Top of DATASET EXTRACT

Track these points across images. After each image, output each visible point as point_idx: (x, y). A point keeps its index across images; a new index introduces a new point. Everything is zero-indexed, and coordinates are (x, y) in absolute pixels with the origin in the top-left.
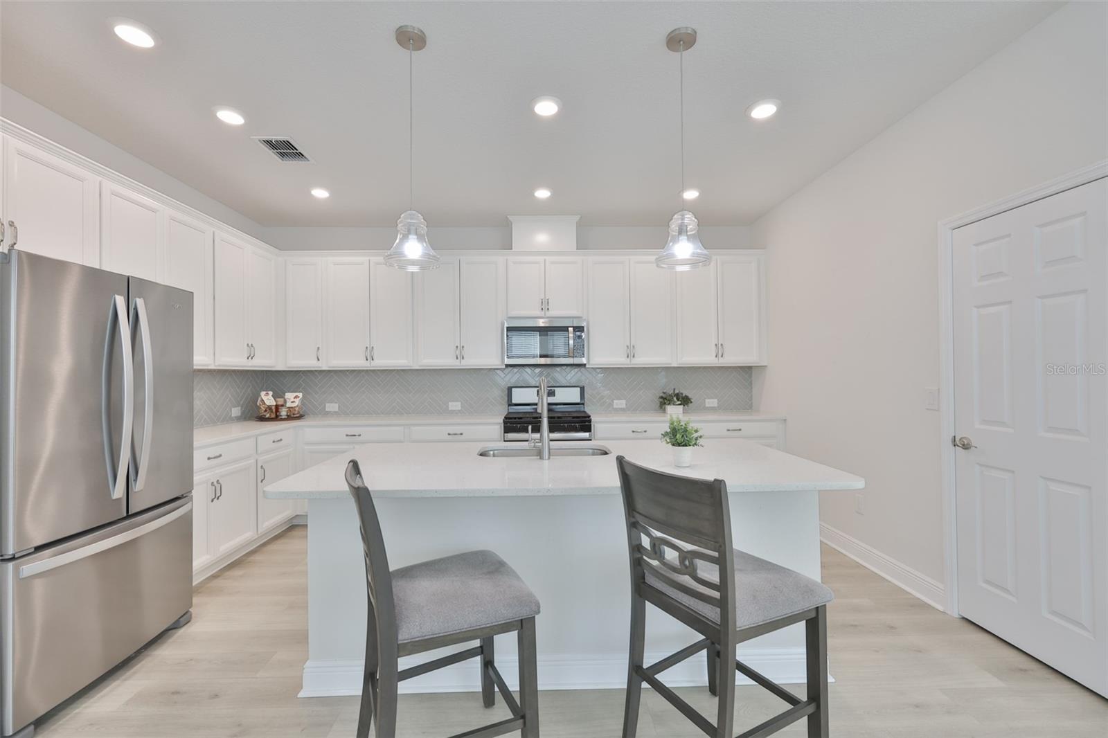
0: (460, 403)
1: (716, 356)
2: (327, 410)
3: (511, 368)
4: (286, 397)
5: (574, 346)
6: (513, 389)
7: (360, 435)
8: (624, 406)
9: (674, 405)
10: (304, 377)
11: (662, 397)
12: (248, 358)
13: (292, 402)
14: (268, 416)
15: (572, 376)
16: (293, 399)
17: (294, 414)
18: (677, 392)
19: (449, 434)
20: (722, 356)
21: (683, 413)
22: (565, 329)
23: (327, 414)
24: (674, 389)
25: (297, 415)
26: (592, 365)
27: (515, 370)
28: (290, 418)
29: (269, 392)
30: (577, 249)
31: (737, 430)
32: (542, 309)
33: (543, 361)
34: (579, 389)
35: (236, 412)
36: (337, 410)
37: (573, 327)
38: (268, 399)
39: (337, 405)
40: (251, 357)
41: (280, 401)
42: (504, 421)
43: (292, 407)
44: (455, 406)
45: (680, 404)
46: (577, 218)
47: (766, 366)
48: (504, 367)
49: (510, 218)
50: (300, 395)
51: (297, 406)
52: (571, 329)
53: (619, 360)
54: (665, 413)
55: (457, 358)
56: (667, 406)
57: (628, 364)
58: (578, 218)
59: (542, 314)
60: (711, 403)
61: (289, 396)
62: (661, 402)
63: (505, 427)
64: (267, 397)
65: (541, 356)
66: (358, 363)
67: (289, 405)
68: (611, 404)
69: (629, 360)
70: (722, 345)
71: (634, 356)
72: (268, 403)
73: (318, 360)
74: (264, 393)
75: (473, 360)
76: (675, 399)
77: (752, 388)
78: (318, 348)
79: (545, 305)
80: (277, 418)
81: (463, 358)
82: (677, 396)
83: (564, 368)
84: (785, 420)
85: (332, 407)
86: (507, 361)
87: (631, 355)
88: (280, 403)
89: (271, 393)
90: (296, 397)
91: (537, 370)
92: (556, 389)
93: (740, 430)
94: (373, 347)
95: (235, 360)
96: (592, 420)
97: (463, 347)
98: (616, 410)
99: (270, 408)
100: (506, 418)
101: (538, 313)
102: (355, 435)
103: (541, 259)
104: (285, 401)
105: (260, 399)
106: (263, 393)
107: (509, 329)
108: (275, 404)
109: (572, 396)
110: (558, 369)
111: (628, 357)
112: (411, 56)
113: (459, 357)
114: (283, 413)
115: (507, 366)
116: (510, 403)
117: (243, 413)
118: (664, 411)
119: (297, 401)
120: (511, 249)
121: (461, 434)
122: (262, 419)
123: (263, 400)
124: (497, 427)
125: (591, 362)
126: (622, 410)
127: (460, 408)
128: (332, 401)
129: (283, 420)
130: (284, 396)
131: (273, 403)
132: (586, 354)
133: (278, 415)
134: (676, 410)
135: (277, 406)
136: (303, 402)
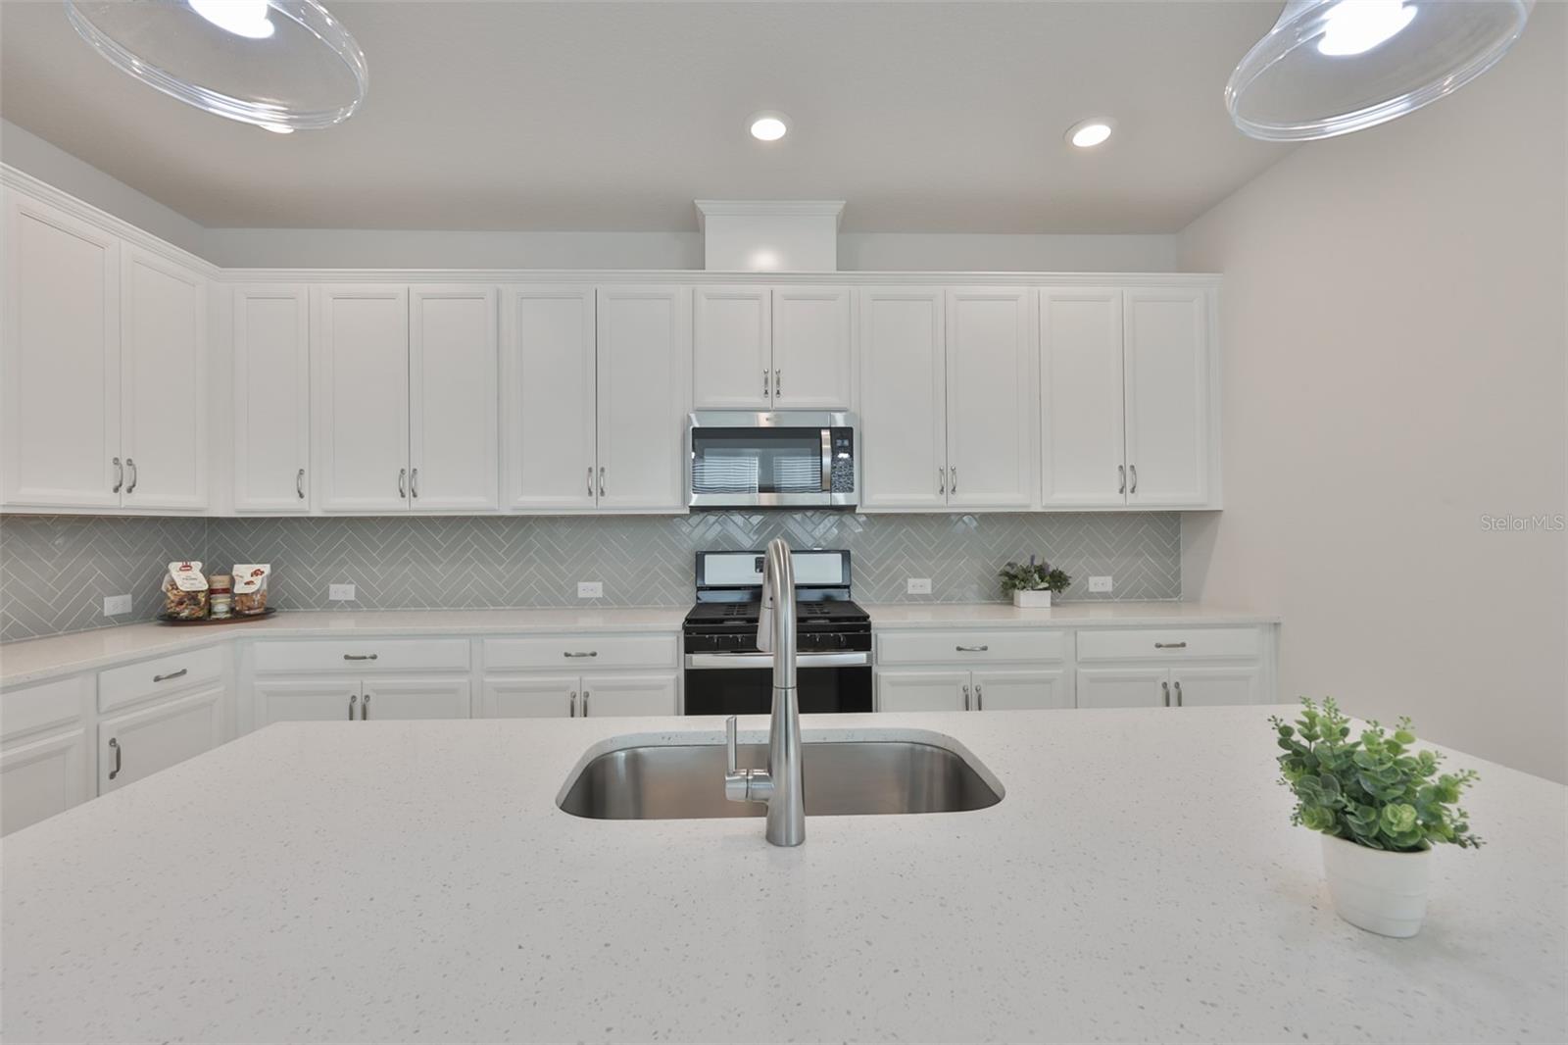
0: (601, 584)
1: (1121, 491)
2: (331, 598)
3: (702, 516)
4: (234, 573)
5: (833, 468)
6: (707, 557)
7: (374, 657)
8: (928, 590)
9: (1033, 589)
10: (286, 532)
11: (1007, 574)
12: (116, 490)
13: (248, 583)
14: (185, 614)
15: (826, 529)
16: (250, 578)
17: (250, 609)
18: (1037, 562)
19: (567, 655)
20: (1133, 491)
21: (1052, 604)
22: (815, 433)
23: (331, 606)
24: (1033, 558)
25: (257, 611)
26: (868, 507)
27: (712, 518)
28: (237, 616)
29: (193, 563)
30: (838, 270)
31: (1178, 646)
32: (766, 392)
33: (766, 499)
34: (839, 556)
35: (115, 604)
36: (352, 597)
37: (830, 428)
38: (188, 577)
39: (352, 588)
40: (125, 488)
41: (221, 582)
42: (684, 627)
43: (246, 594)
44: (591, 589)
45: (1045, 589)
46: (838, 206)
47: (1220, 511)
48: (688, 512)
49: (701, 205)
50: (266, 568)
51: (258, 591)
52: (826, 434)
53: (924, 498)
54: (1012, 604)
55: (590, 493)
56: (1016, 591)
57: (942, 507)
58: (841, 207)
59: (766, 403)
60: (1101, 583)
61: (242, 571)
62: (1005, 583)
63: (686, 639)
64: (184, 574)
65: (762, 489)
66: (384, 501)
67: (239, 589)
68: (903, 587)
69: (943, 497)
70: (1132, 467)
71: (954, 490)
72: (184, 587)
73: (301, 496)
74: (180, 564)
75: (622, 498)
76: (1036, 576)
77: (1179, 555)
78: (301, 472)
79: (772, 384)
80: (205, 619)
81: (602, 493)
82: (1041, 571)
83: (809, 513)
84: (1276, 625)
85: (342, 592)
86: (695, 500)
87: (947, 489)
88: (218, 586)
89: (197, 565)
90: (256, 573)
91: (756, 519)
93: (1183, 645)
94: (415, 470)
96: (873, 626)
97: (602, 470)
98: (914, 599)
99: (192, 596)
100: (688, 621)
101: (757, 400)
102: (365, 658)
103: (763, 289)
104: (233, 582)
105: (167, 578)
106: (175, 567)
107: (699, 434)
108: (206, 587)
109: (826, 570)
110: (798, 516)
111: (942, 490)
113: (594, 490)
114: (221, 606)
115: (695, 510)
116: (699, 584)
117: (133, 606)
118: (1009, 600)
120: (704, 269)
121: (594, 654)
122: (172, 620)
123: (173, 580)
124: (674, 638)
125: (866, 502)
126: (925, 598)
127: (600, 594)
128: (341, 581)
129: (219, 621)
130: (227, 571)
131: (202, 584)
132: (856, 487)
133: (210, 612)
134: (1033, 602)
135: (211, 592)
136: (272, 581)
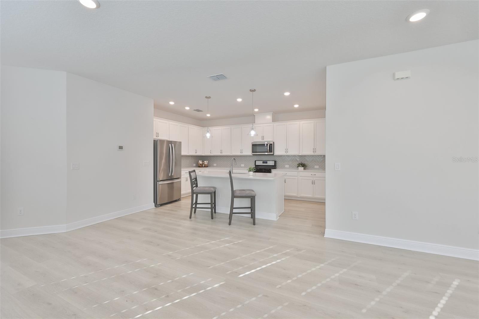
1: (313, 152)
5: (269, 149)
6: (256, 161)
9: (301, 167)
10: (208, 157)
11: (297, 165)
15: (271, 158)
16: (206, 162)
20: (315, 152)
23: (214, 166)
24: (301, 162)
25: (207, 166)
28: (205, 167)
30: (272, 122)
33: (261, 153)
34: (274, 161)
35: (194, 165)
37: (269, 144)
38: (201, 162)
39: (216, 164)
40: (196, 153)
41: (203, 163)
44: (243, 165)
45: (303, 167)
46: (272, 113)
48: (253, 155)
50: (207, 161)
53: (283, 153)
56: (299, 167)
61: (205, 162)
66: (219, 154)
67: (205, 164)
68: (285, 166)
69: (286, 153)
70: (315, 149)
72: (200, 163)
73: (211, 153)
75: (245, 153)
76: (301, 165)
78: (211, 150)
79: (263, 138)
80: (202, 167)
85: (215, 165)
89: (201, 161)
91: (262, 156)
92: (268, 161)
93: (315, 175)
94: (222, 150)
95: (193, 153)
97: (242, 149)
98: (286, 168)
99: (201, 164)
101: (261, 140)
103: (262, 125)
106: (199, 161)
107: (253, 145)
112: (208, 100)
113: (241, 152)
114: (203, 166)
116: (256, 165)
117: (196, 165)
118: (298, 169)
119: (207, 163)
120: (255, 123)
122: (199, 167)
125: (275, 154)
126: (288, 168)
127: (244, 166)
128: (215, 163)
129: (203, 167)
130: (204, 162)
131: (202, 163)
132: (273, 152)
133: (202, 166)
134: (301, 169)
135: (202, 164)
136: (208, 163)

Bottom of DATASET EXTRACT

→ **PROBLEM STATEMENT**: Recast the lines above as a Markdown table with two columns, Row and Line, where Row counts the lines from 1 and Line holds each line as it appears. Drop any blank lines and leave the pictures out.

→ **PROBLEM SOLUTION**:
| Row | Line |
|---|---|
| 1 | Track these points across images. After each image, output each visible point as point_idx: (x, y). A point keeps its index across images; a new index introduces a new point. Everything is zero-indexed, and coordinates are (x, y) in absolute pixels with the origin in the top-left. |
| 2 | 0: (460, 403) |
| 3 | 1: (716, 356) |
| 4 | 2: (327, 410) |
| 5 | 3: (511, 368) |
| 6 | 4: (286, 397) |
| 7 | 5: (574, 346) |
| 8 | 6: (513, 389) |
| 9 | 7: (360, 435) |
| 10 | 8: (624, 406) |
| 11 | 9: (674, 405) |
| 12 | 10: (304, 377) |
| 13 | 11: (662, 397) |
| 14 | 12: (248, 358) |
| 15 | 13: (292, 402) |
| 16 | 14: (268, 416) |
| 17 | 15: (572, 376) |
| 18 | 16: (293, 399) |
| 19 | 17: (294, 414) |
| 20 | 18: (677, 392) |
| 21 | 19: (449, 434) |
| 22 | 20: (722, 356) |
| 23 | 21: (683, 413) |
| 24 | 22: (565, 329) |
| 25 | 23: (327, 414) |
| 26 | 24: (674, 389) |
| 27 | 25: (297, 415) |
| 28 | 26: (592, 365) |
| 29 | 27: (515, 370) |
| 30 | 28: (290, 418) |
| 31 | 29: (269, 392) |
| 32 | 30: (577, 249) |
| 33 | 31: (737, 430) |
| 34 | 32: (542, 309) |
| 35 | 33: (543, 361) |
| 36 | 34: (579, 389) |
| 37 | 35: (236, 412) |
| 38 | 36: (337, 410) |
| 39 | 37: (573, 327) |
| 40 | 38: (268, 399) |
| 41 | 39: (337, 405) |
| 42 | 40: (251, 357) |
| 43 | 41: (280, 401) |
| 44 | 42: (504, 421) |
| 45 | 43: (292, 407) |
| 46 | 44: (455, 406) |
| 47 | 45: (680, 404) |
| 48 | 46: (577, 218) |
| 49 | 47: (766, 366) |
| 50 | 48: (504, 367) |
| 51 | 49: (510, 218) |
| 52 | 50: (300, 395) |
| 53 | 51: (297, 406) |
| 54 | 52: (571, 329) |
| 55 | 53: (619, 360) |
| 56 | 54: (665, 413) |
| 57 | 55: (457, 358) |
| 58 | 56: (667, 406) |
| 59 | 57: (628, 364) |
| 60 | 58: (578, 218) |
| 61 | 59: (542, 314) |
| 62 | 60: (711, 403) |
| 63 | 61: (289, 396) |
| 64 | 62: (661, 402) |
| 65 | 63: (505, 427) |
| 66 | 64: (267, 397) |
| 67 | 65: (541, 356) |
| 68 | 66: (358, 363) |
| 69 | 67: (289, 405) |
| 70 | 68: (611, 404) |
| 71 | 69: (629, 360) |
| 72 | 70: (722, 345) |
| 73 | 71: (634, 356) |
| 74 | 72: (268, 403) |
| 75 | 73: (318, 360) |
| 76 | 74: (264, 393) |
| 77 | 75: (473, 360) |
| 78 | 76: (675, 399) |
| 79 | 77: (752, 388) |
| 80 | 78: (318, 348) |
| 81 | 79: (545, 305) |
| 82 | 80: (277, 418) |
| 83 | 81: (463, 358) |
| 84 | 82: (677, 396) |
| 85 | 83: (564, 368) |
| 86 | 84: (785, 420) |
| 87 | 85: (332, 407) |
| 88 | 86: (507, 361) |
| 89 | 87: (631, 355) |
| 90 | 88: (280, 403) |
| 91 | 89: (271, 393) |
| 92 | 90: (296, 397) |
| 93 | 91: (537, 370) |
| 94 | 92: (556, 389) |
| 95 | 93: (740, 430) |
| 96 | 94: (373, 347) |
| 97 | 95: (235, 360) |
| 98 | 96: (592, 420) |
| 99 | 97: (463, 347) |
| 100 | 98: (616, 410) |
| 101 | 99: (270, 408) |
| 102 | 100: (506, 418) |
| 103 | 101: (538, 313) |
| 104 | 102: (355, 435) |
| 105 | 103: (541, 259) |
| 106 | 104: (285, 401) |
| 107 | 105: (260, 399) |
| 108 | 106: (263, 393) |
| 109 | 107: (509, 329) |
| 110 | 108: (275, 404) |
| 111 | 109: (572, 396) |
| 112 | 110: (558, 369) |
| 113 | 111: (628, 357) |
| 114 | 112: (411, 56) |
| 115 | 113: (459, 357) |
| 116 | 114: (283, 413) |
| 117 | 115: (507, 366) |
| 118 | 116: (510, 403) |
| 119 | 117: (243, 413) |
| 120 | 118: (664, 411) |
| 121 | 119: (297, 401) |
| 122 | 120: (511, 249) |
| 123 | 121: (461, 434) |
| 124 | 122: (262, 419) |
| 125 | 123: (263, 400) |
| 126 | 124: (497, 427) |
| 127 | 125: (591, 362) |
| 128 | 126: (622, 410) |
| 129 | 127: (460, 408) |
| 130 | 128: (332, 401) |
| 131 | 129: (283, 420) |
| 132 | 130: (284, 396) |
| 133 | 131: (273, 403) |
| 134 | 132: (586, 354) |
| 135 | 133: (278, 415) |
| 136 | 134: (676, 410) |
| 137 | 135: (277, 406) |
| 138 | 136: (303, 402) |
| 139 | 0: (601, 584) |
| 140 | 1: (1121, 491) |
| 141 | 2: (331, 598) |
| 142 | 3: (702, 516) |
| 143 | 4: (234, 573) |
| 144 | 5: (833, 468) |
| 145 | 6: (707, 557) |
| 146 | 7: (374, 657) |
| 147 | 8: (928, 590) |
| 148 | 9: (1033, 589) |
| 149 | 10: (286, 532) |
| 150 | 11: (1007, 574) |
| 151 | 12: (116, 490) |
| 152 | 13: (248, 583) |
| 153 | 14: (185, 614) |
| 154 | 15: (826, 529) |
| 155 | 16: (250, 578) |
| 156 | 17: (250, 609) |
| 157 | 18: (1037, 562) |
| 158 | 19: (567, 655) |
| 159 | 20: (1133, 491) |
| 160 | 21: (1052, 604) |
| 161 | 22: (815, 433) |
| 162 | 23: (331, 606) |
| 163 | 24: (1033, 558) |
| 164 | 25: (257, 611) |
| 165 | 26: (868, 507) |
| 166 | 27: (712, 518) |
| 167 | 28: (237, 616) |
| 168 | 29: (193, 563) |
| 169 | 30: (838, 270) |
| 170 | 31: (1178, 646) |
| 171 | 32: (766, 392) |
| 172 | 33: (766, 499) |
| 173 | 34: (839, 556) |
| 174 | 35: (115, 604) |
| 175 | 36: (352, 597) |
| 176 | 37: (830, 428) |
| 177 | 38: (188, 577) |
| 178 | 39: (352, 588) |
| 179 | 40: (125, 488) |
| 180 | 41: (221, 582) |
| 181 | 42: (684, 627) |
| 182 | 43: (246, 594) |
| 183 | 44: (591, 589) |
| 184 | 45: (1045, 589) |
| 185 | 46: (838, 206) |
| 186 | 47: (1220, 511) |
| 187 | 48: (688, 512) |
| 188 | 49: (701, 205) |
| 189 | 50: (266, 568) |
| 190 | 51: (258, 591) |
| 191 | 52: (826, 434) |
| 192 | 53: (924, 498) |
| 193 | 54: (1012, 604) |
| 194 | 55: (590, 493) |
| 195 | 56: (1016, 591) |
| 196 | 57: (942, 507) |
| 197 | 58: (841, 207) |
| 198 | 59: (766, 403) |
| 199 | 60: (1101, 583) |
| 200 | 61: (242, 571) |
| 201 | 62: (1005, 583) |
| 202 | 63: (686, 639) |
| 203 | 64: (184, 574) |
| 204 | 65: (762, 489) |
| 205 | 66: (384, 501) |
| 206 | 67: (239, 589) |
| 207 | 68: (903, 587) |
| 208 | 69: (943, 497) |
| 209 | 70: (1132, 467) |
| 210 | 71: (954, 490) |
| 211 | 72: (184, 587) |
| 212 | 73: (301, 496) |
| 213 | 74: (180, 564) |
| 214 | 75: (622, 498) |
| 215 | 76: (1036, 576) |
| 216 | 77: (1179, 555) |
| 217 | 78: (301, 472) |
| 218 | 79: (772, 384) |
| 219 | 80: (205, 619) |
| 220 | 81: (602, 493) |
| 221 | 82: (1041, 571) |
| 222 | 83: (809, 513) |
| 223 | 84: (1276, 625) |
| 224 | 85: (342, 592) |
| 225 | 86: (695, 500) |
| 226 | 87: (947, 489) |
| 227 | 88: (218, 586) |
| 228 | 89: (197, 565) |
| 229 | 90: (256, 573) |
| 230 | 91: (756, 519) |
| 231 | 93: (1183, 645) |
| 232 | 94: (415, 470) |
| 233 | 96: (873, 626) |
| 234 | 97: (602, 470) |
| 235 | 98: (914, 599) |
| 236 | 99: (192, 596) |
| 237 | 100: (688, 621) |
| 238 | 101: (757, 400) |
| 239 | 102: (365, 658) |
| 240 | 103: (763, 289) |
| 241 | 104: (233, 582) |
| 242 | 105: (167, 578) |
| 243 | 106: (175, 567) |
| 244 | 107: (699, 434) |
| 245 | 108: (206, 587) |
| 246 | 109: (826, 570) |
| 247 | 110: (798, 516) |
| 248 | 111: (942, 490) |
| 249 | 113: (594, 490) |
| 250 | 114: (221, 606) |
| 251 | 115: (695, 510) |
| 252 | 116: (699, 584) |
| 253 | 117: (133, 606) |
| 254 | 118: (1009, 600) |
| 255 | 120: (704, 269) |
| 256 | 121: (594, 654) |
| 257 | 122: (172, 620) |
| 258 | 123: (173, 580) |
| 259 | 124: (674, 638) |
| 260 | 125: (866, 502) |
| 261 | 126: (925, 598) |
| 262 | 127: (600, 594) |
| 263 | 128: (341, 581) |
| 264 | 129: (219, 621) |
| 265 | 130: (227, 571) |
| 266 | 131: (202, 584) |
| 267 | 132: (856, 487) |
| 268 | 133: (210, 612) |
| 269 | 134: (1033, 602) |
| 270 | 135: (211, 592) |
| 271 | 136: (272, 581) |
| 272 | 1: (313, 152) |
| 273 | 5: (269, 149) |
| 274 | 6: (256, 161) |
| 275 | 9: (301, 167) |
| 276 | 10: (208, 157) |
| 277 | 11: (297, 165) |
| 278 | 15: (271, 158) |
| 279 | 16: (206, 162) |
| 280 | 20: (315, 152) |
| 281 | 23: (214, 166) |
| 282 | 24: (301, 162) |
| 283 | 25: (207, 166) |
| 284 | 28: (205, 167) |
| 285 | 30: (272, 122) |
| 286 | 33: (261, 153) |
| 287 | 34: (274, 161) |
| 288 | 35: (194, 165) |
| 289 | 37: (269, 144) |
| 290 | 38: (201, 162) |
| 291 | 39: (216, 164) |
| 292 | 40: (196, 153) |
| 293 | 41: (203, 163) |
| 294 | 44: (243, 165) |
| 295 | 45: (303, 167) |
| 296 | 46: (272, 113) |
| 297 | 48: (253, 155) |
| 298 | 50: (207, 161) |
| 299 | 53: (283, 153) |
| 300 | 56: (299, 167) |
| 301 | 61: (205, 162) |
| 302 | 66: (219, 154) |
| 303 | 67: (205, 164) |
| 304 | 68: (285, 166) |
| 305 | 69: (286, 153) |
| 306 | 70: (315, 149) |
| 307 | 72: (200, 163) |
| 308 | 73: (211, 153) |
| 309 | 75: (245, 153) |
| 310 | 76: (301, 165) |
| 311 | 78: (211, 150) |
| 312 | 79: (263, 138) |
| 313 | 80: (202, 167) |
| 314 | 85: (215, 165) |
| 315 | 89: (201, 161) |
| 316 | 91: (262, 156) |
| 317 | 92: (268, 161) |
| 318 | 93: (315, 175) |
| 319 | 94: (222, 150) |
| 320 | 95: (193, 153) |
| 321 | 97: (242, 149) |
| 322 | 98: (286, 168) |
| 323 | 99: (201, 164) |
| 324 | 101: (261, 140) |
| 325 | 103: (262, 125) |
| 326 | 106: (199, 161) |
| 327 | 107: (253, 145) |
| 328 | 112: (208, 100) |
| 329 | 113: (241, 152) |
| 330 | 114: (203, 166) |
| 331 | 116: (256, 165) |
| 332 | 117: (196, 165) |
| 333 | 118: (298, 169) |
| 334 | 119: (207, 163) |
| 335 | 120: (255, 123) |
| 336 | 122: (199, 167) |
| 337 | 125: (275, 154) |
| 338 | 126: (288, 168) |
| 339 | 127: (244, 166) |
| 340 | 128: (215, 163) |
| 341 | 129: (203, 167) |
| 342 | 130: (204, 162) |
| 343 | 131: (202, 163) |
| 344 | 132: (273, 152) |
| 345 | 133: (202, 166) |
| 346 | 134: (301, 169) |
| 347 | 135: (202, 164) |
| 348 | 136: (208, 163) |